Tribune | Par Amine BEN GAMRA – Membre de l’Ordre des Experts Comptable de Tunisie

Aujourd’hui, les Tunisiens se divisent en deux : la partie la plus riche, ignorant la nécessité de la plus pauvre.

Les gens qui avaient déjà des moyens ont obtenu la participation politique, la liberté de mouvement, la liberté d’organisation. C’est extraordinaire. Ils ont touché le jackpot.

Mais pour la population marginalisée qui a lancé la révolution, les pauvres et les classes populaires, ils sont plus pauvres qu’avant.

La crise de la Covid-19 a mis en évidence cette inégalités. Les moins riches, dont la consommation est concentrée sur les dépenses essentielles, n’ont pas pu épargner, mais au contraire, elles ont dû puiser dans leurs économies, voire s’endetter pour traverser la crise. À l’inverse, les plus riches ont pu épargner.
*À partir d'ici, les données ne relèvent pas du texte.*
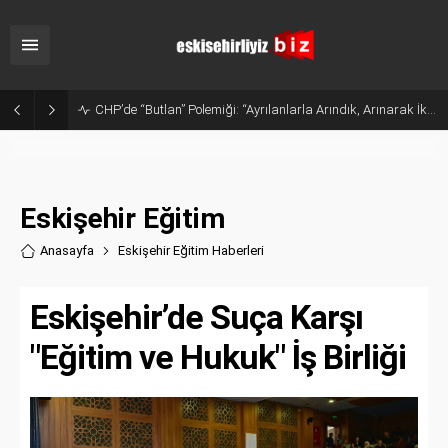
Sanayide Altyapı ve Temizlik Tepkisi: Gürhan Albayrak Küçük Sanayi Esnafını Ziyaret Etti
Eskişehir Eğitim
Anasayfa
Eskişehir Eğitim Haberler
i
Eskişehir’de Suça Karşı
"Eğitim ve Hukuk" İş Birliği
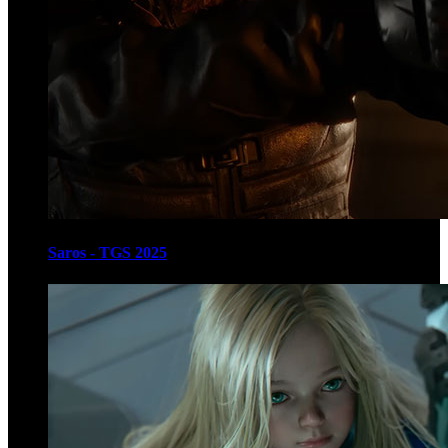
Saros - TGS 2025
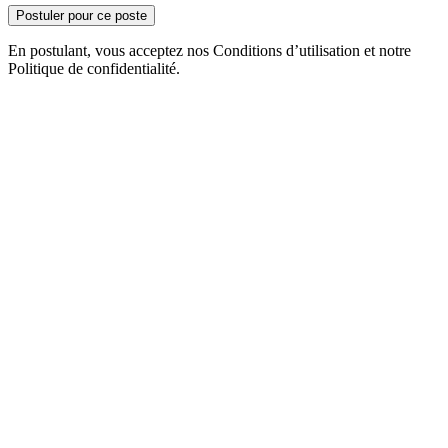
Postuler pour ce poste
En postulant, vous acceptez nos Conditions d’utilisation et notre
Politique de confidentialité.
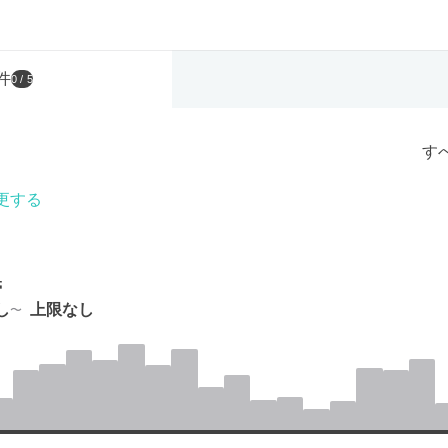
件
0
/ 5
す
更する
帯
し
上限なし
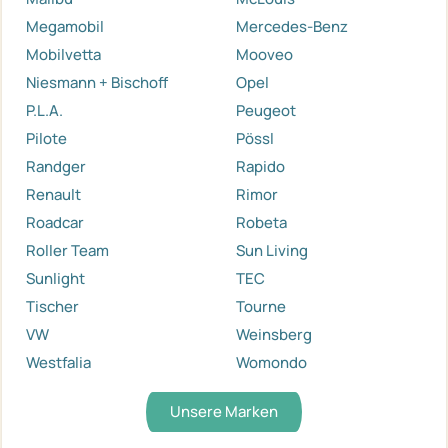
Megamobil
Mercedes-Benz
Mobilvetta
Mooveo
Niesmann + Bischoff
Opel
P.L.A.
Peugeot
Pilote
Pössl
Randger
Rapido
Renault
Rimor
Roadcar
Robeta
Roller Team
Sun Living
Sunlight
TEC
Tischer
Tourne
VW
Weinsberg
Westfalia
Womondo
Unsere Marken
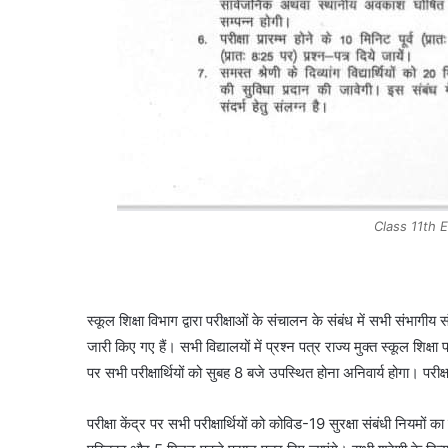
Class 11th 
स्कूल शिक्षा विभाग द्वारा परीक्षाओं के संचालन के संबंध में सभी संभागीय
जारी किए गए हैं। सभी विद्यालयों में प्रश्न पत्र राज्य मुक्त स्कूल शिक्ष
पर सभी परीक्षार्थियों को सुबह 8 बजे उपस्थित होना अनिवार्य होगा। परीक्ष
परीक्षा केंद्र पर सभी परीक्षार्थियों को कोविड-19 सुरक्षा संबंधी नियमों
Aussi, et alors que certains travailleurs ont accès aux congés maladie ainsi qu’aux services de santé et continuent de toucher leur salaire, pour beaucoup de ceux qui se situent au bas de l’échelle des revenus, les conséquences de la Covid-19 sont déjà catastrophiques.

Il est nécessaire de mettre en œuvre des dispositifs pour les ménages les plus modestes, parce que les couches les moins nanties de la population, vont continuer à souffrir pour survivre à une pandémie dont personne ne se hasarde à prévoir la durée.